I’ve only dipped into the issues here, but
we can see that there is a lot of work happening in the Global North on mental
health and how to create it. There is less happening in the Global South.
Colleagues in Zambia have already made the
connections between mental health and poverty. See:
Mayeya, J., Chazulwa, R, Mayeya, P., Mbewe,
E., Magolo, L., Kasisi, F. & Bowa, A.C. (2004) Zambia mental health country
profile. International Review of
Psychiatry, 16(1-2):63-72
There is a need to too, to understand
social constructions of mental health and mental distress, and to continue some
of the work started for example by Magna Aidoo and Trudy Harpham:
Aidoo, M. and Harpham, T. (2001) The explanatory models of mental
health amongst low-income women and health care practitioners in Lusaka,
Zambia. Health Policy and Planning 07/2001;
16(2):206-13. DOI: 10.1093/heapol/16.2.206
Peter
Chipimo is another researcher and practitioner in this area, and he joined the
first part of our recent workshop in Lusaka. See:
Chipimo, P.J and Fylkesnes,
K (2009)Mental
distress in the general population in Zambia: Impact of HIV and social factors BMC Public Health.; 9: 298. Published online 2009 Aug 18.

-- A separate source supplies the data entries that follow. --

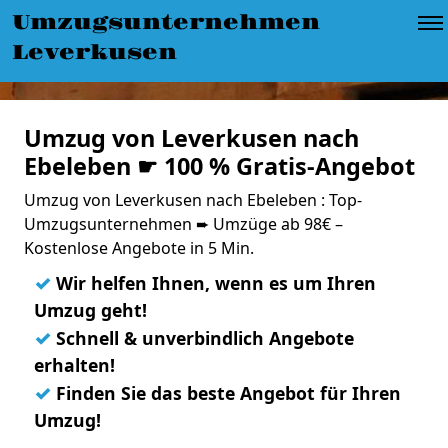
Umzugsunternehmen
Leverkusen
Umzug von Leverkusen nach
Ebeleben ☛ 100 % Gratis-Angebot
Umzug von Leverkusen nach Ebeleben : Top-
Umzugsunternehmen ➨ Umzüge ab 98€ –
Kostenlose Angebote in 5 Min.
✓
Wir helfen Ihnen, wenn es um Ihren
Umzug geht!
✓
Schnell & unverbindlich Angebote
erhalten!
✓
Finden Sie das beste Angebot für Ihren
Umzug!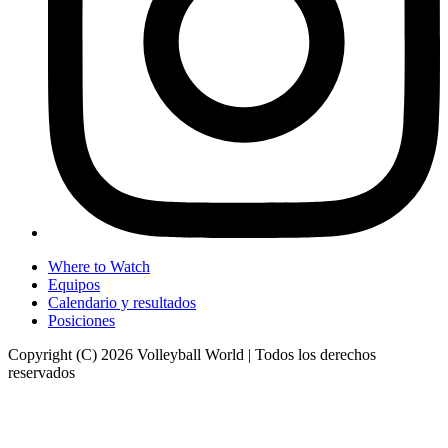
Where to Watch
Equipos
Calendario y resultados
Posiciones
Copyright (C) 2026 Volleyball World | Todos los derechos
reservados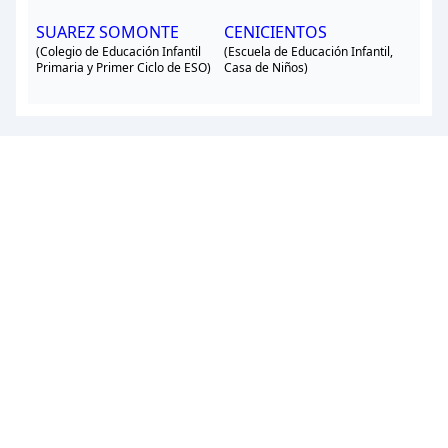
SUAREZ SOMONTE
CENICIENTOS
(Colegio de Educación Infantil
(Escuela de Educación Infantil,
Primaria y Primer Ciclo de ESO)
Casa de Niños)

doi: 10.1186/1471-2458-9-298
Our new Zambian project will enable
research on mental health in the country and also provide opportunities for
colleagues to hone their research skills and to do research in teams.
Importantly, it will bring an African perspective to the global debate and
policy agenda about how to tackle mental distress, and how to create the
conditions under which people’s mental and emotional health can be nurtured.